Castilla reverted to negotiations solely with Franco's regime in Guayaquil; after several meetings, an initial deal was struck on November 8, 1859. Castilla ordered his troops, 5,000 strong, to disembark on Ecuadorian territory; the Peruvians set up camp at the hacienda of Mapasingue, near Guayaquil. Castilla did this to guarantee that Ecuador would fulfill its promises.

In Loja, Manuel Carrión Pinzano proposed that the four governments vying for control of Ecuador select a representative to negotiate a settlement with Castilla. On November 13, Cuenca was forced to recognize Guillermo Franco's government in Guayaquil; Franco thus became Supreme Chief of Guayaquil and Cuenca. The next day, Franco and Castilla met once again, aboard the Peruvian ship Amazonas, and made arrangements for a definitive peace treaty. Carrión Pinzano's suggestion was not acted upon until November 19, when the governments of Quito, Guayas-Azuay and Loja began discussions; they agreed to delegate to Franco the task of negotiating with Peru, except on the matter of territorial sovereignty. According to the agreement signed between the governments, "the government of Guayaquil and Cuenca may not pledge to annex, cede or assign to any government any part of the Ecuadorian territory under any pretext or name." Franco, however, had been negotiating just such matters with Castilla; they signed a preliminary convention regarding the territorial situation on December 4 for the purpose of lifting the occupation of Guayaquil and re-establishing peace.

García Moreno soon became aware of the unauthorized pact between Franco and Castilla. In an unsuccessful attempt to seek a powerful ally, García Moreno sent a series of secret letters to the chargé d'affaires of France, Emile Trinité, on December 7, 15 and 21; in them, he proposed that Ecuador become a French protectorate. Fortunately for his cause, the agreement between Franco and Castilla had the effect of uniting the disparate governments of Ecuador against their new common enemy: El Traidor (the traitor) Franco.

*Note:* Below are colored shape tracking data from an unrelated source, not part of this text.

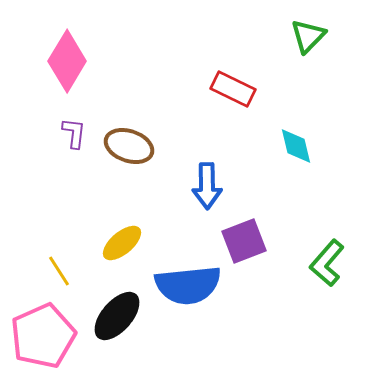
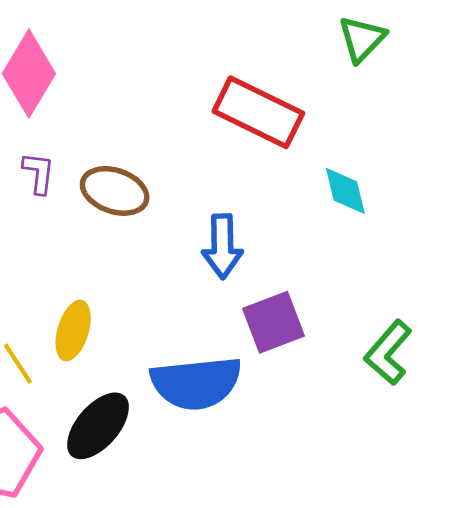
red rectangle: (233, 89) -> (258, 112), size x1.4
yellow ellipse: (122, 243) -> (73, 331), moved, turned -33

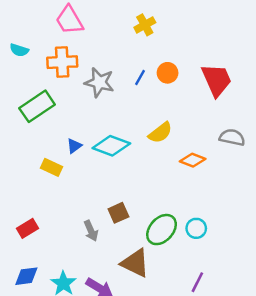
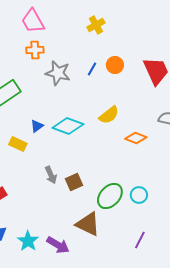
orange cross: (62, 62) -> (35, 50), moved, size x0.7
gray arrow: (91, 231) -> (51, 175), moved

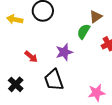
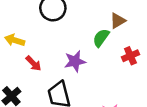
yellow arrow: (15, 19) -> (15, 40), moved

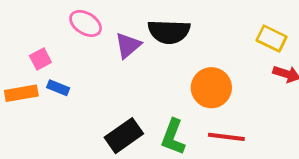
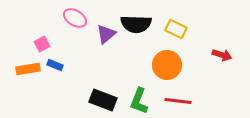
yellow rectangle: (272, 39) -> (176, 29), moved
black rectangle: (124, 136) -> (103, 100), turned 56

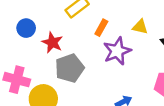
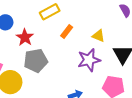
purple star: (117, 51) -> (89, 60), moved

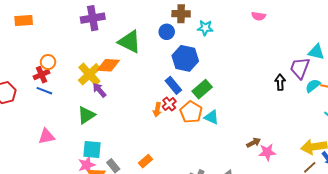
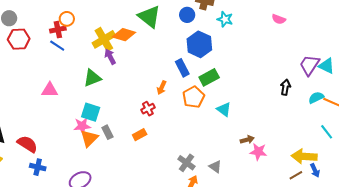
purple trapezoid: (300, 68) -> (309, 65), moved
red cross: (169, 104) -> (148, 109), moved
cyan triangle: (212, 117) -> (224, 109), moved

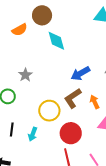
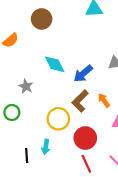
brown circle: (42, 15) -> (42, 19), moved
cyan diamond: (56, 41) -> (55, 64), moved
black line: (12, 130) -> (27, 155), moved

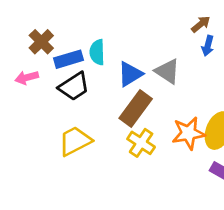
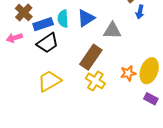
gray triangle: (167, 71) -> (112, 31), turned -30
blue triangle: (130, 74) -> (86, 18), moved
orange star: (188, 133) -> (128, 73), size x0.7

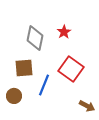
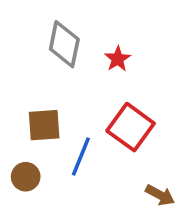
gray diamond: (35, 38) -> (64, 44), moved

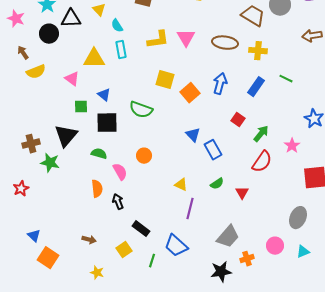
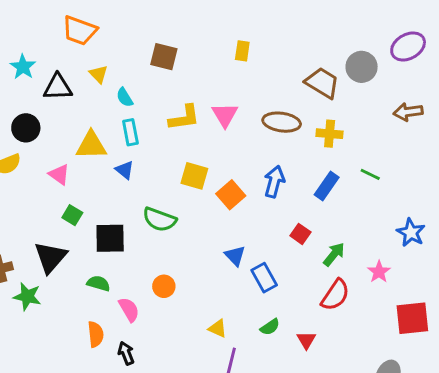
black circle: (49, 34) -> (26, 128), moved
blue triangle: (104, 95) -> (125, 170), moved
green square: (81, 107) -> (72, 215), turned 32

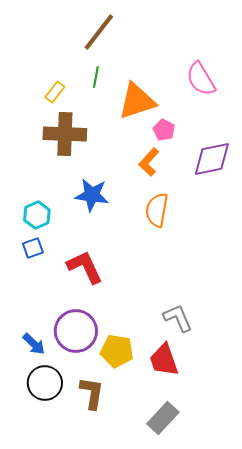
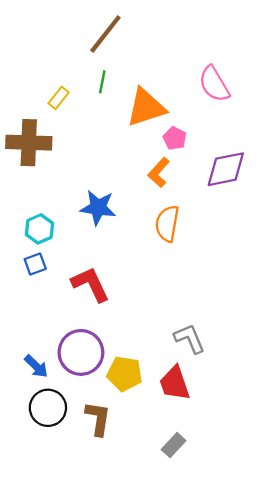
brown cross: (65, 134) -> (29, 143), moved
gray rectangle: (163, 418) -> (174, 445), size x0.7

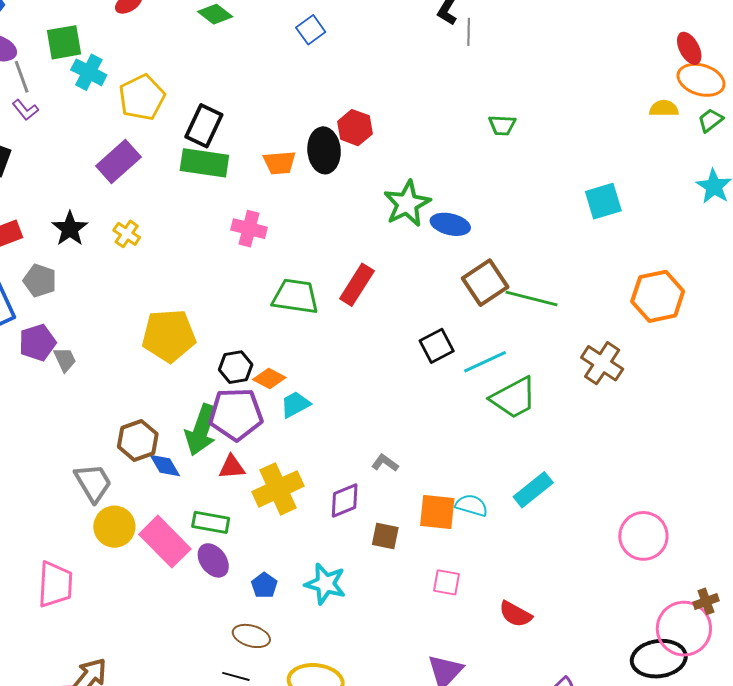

On January 7, 1860, the Peruvian army made preparations to return home; eighteen days later, on January 25, Castilla and Franco signed the Treaty of 1860, better known as the Treaty of Mapasingue after the hacienda where the Peruvian troops were quartered. The treaty had as its object the resolution of the territorial debate. In its first article, it affirmed that relations were to be re-established between the two countries. The matter of the borders was dealt with in articles 5, 6 and 7, where the Icaza-Pritchett treaty was declared null, Peru's position of uti possidetis was accepted, and Ecuador was allowed two years to substantiate its ownership of Quijos and Canelos, after which time Peru's rights over the territories would become absolute if no evidence was presented. The treaty additionally nullified all prior treaties between Peru and Ecuador, whether with the latter as a division of Gran Colombia or as an independent republic. This constituted acknowledgement of the Real Cédula of 1802, which Ecuador had previously rejected.

==1860: the Provisional Government of Quito rises to power==

The pivotal Battle of Guayaquil was fought between September 22–24, 1860. García Moreno's forces, led by General Flores, defeated those of Franco. The Provisional Government of Quito assumed power, ushering in a Conservative era of Ecuadorian history.